Вампир с огромными руками
(Как у крота! Как у крота!)
Толкает дверь, идет рывками —
Скрипят подземные врата.
 
 
Летят вразнос гнилые доски,
А он, как ржавый автомат,
Подходит к ней и тихо просит
Немного сока пососать.
 
 
Она доверчиво и нежно
Откинет кружевной рукав…
Потом кибитка в поле снежном
И привкус крови на губах.
 
   едленно приоткрылась белая лакированная дверь, украшенная золотой выпуклой паутиной, в центре которой вместо паука теплилась пастушеская сценка. В комнату вошел маленький мальчик в национальной одежде — возможно, румынской, а может быть, гуцульской или молдавской. На голове — была черная курчавая шапка холмиком. Белая, расшитая национальным орнаментом рубаха подпоясана узорным кушаком, поверх рубахи — черная безрукавка, расшитая бисером. Белые штаны заправлены в постолы. Лицо обычное, худое, смугло-бледное, залитое лунным светом. Глаза закрыты.

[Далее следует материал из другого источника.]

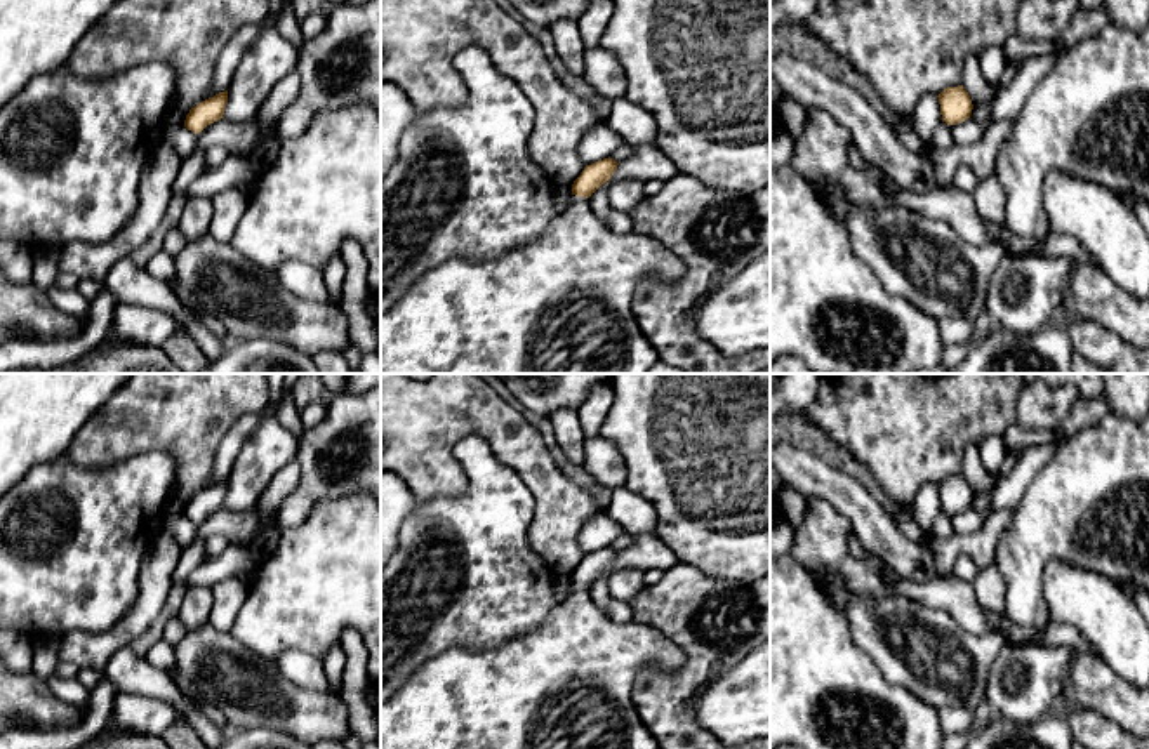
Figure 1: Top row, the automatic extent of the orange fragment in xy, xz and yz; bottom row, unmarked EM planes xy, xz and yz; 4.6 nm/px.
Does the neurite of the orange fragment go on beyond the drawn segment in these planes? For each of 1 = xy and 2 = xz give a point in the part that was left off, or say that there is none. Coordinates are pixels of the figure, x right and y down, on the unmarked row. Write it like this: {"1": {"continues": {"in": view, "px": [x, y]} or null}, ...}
{"1": {"continues": null}, "2": {"continues": {"in": "xz", "px": [567, 685]}}}

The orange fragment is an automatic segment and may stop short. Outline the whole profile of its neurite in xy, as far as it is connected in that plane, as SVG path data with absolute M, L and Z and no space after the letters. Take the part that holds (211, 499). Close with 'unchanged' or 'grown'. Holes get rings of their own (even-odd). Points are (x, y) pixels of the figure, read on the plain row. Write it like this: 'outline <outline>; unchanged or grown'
outline M228 480L198 492L186 504L184 516L195 523L200 523L207 514L222 507L226 492L228 492Z; unchanged

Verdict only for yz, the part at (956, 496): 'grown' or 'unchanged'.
unchanged

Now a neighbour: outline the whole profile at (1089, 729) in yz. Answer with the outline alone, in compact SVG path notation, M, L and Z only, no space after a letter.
M1073 706L1067 723L1074 744L1086 749L1149 749L1147 737L1130 735L1114 721L1086 707Z

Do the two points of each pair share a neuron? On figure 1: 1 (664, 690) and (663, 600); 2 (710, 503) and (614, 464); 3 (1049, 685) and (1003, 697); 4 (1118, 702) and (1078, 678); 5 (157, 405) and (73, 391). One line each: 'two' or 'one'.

   «Лунатик!» — подумал Дунаев.
   Мальчик сделал несколько шагов по лунной дорожке и остановился, обратив лицо к высокому окну, где сияла полная луна. Он стоял между двух зеркальных простенков, и казалось, это стоят бесконечные гуцульские мальчики. Его шапка, отражаясь, образовала как бы череду черных стожков, уходящих в зеркальную неисчислимость.
   — Ты кто? Как тебя звать? — громко спросил Дунаев, привставая с кровати. В этот же момент он подумал, что мальчик, наверное, не понимает по русски.
   Мальчик вздрогнул, но бескровное лицо его не отвернулось от луны. Не открывая глаз, он ответил:
   — Гугуце.
   — А, понимаешь по-русски? — обрадовано спросил парторг.
   — НИЧЕГО НЕ ПОНИМАЮ, — произнес Гугуце словно бы раздавленным мужским голосом. Дунаев вдруг понял, что это его, дунаевский, голос, но только деформированный, который лунатик транслирует. Мальчонка, по-видимому, действительно ничего не понимал — ни по-русски, ни на каком другом языке.
   Парторгу вдруг показалось, что он сам тоже ничего не понимает.
   — А? Что? Что ты сказал? — закричал парторг и вскочил с кровати. Он хотел подбежать к пацану и ударить его изо всех сил в зубы, но что-то страшно сжало его со всех сторон. Он сделал шаг, но шаг не получился — он забыл, как ходить. Словно простое перемещение в пространстве осуществлялось по каким-то чуть ли не шахматным правилам. А он друг забыл, как ходят фигуры. Вообще забыл, как играют.
   — А? Что?! — снова закричал он, но он уже не совсем понимал, что означает загадочное слово «что»…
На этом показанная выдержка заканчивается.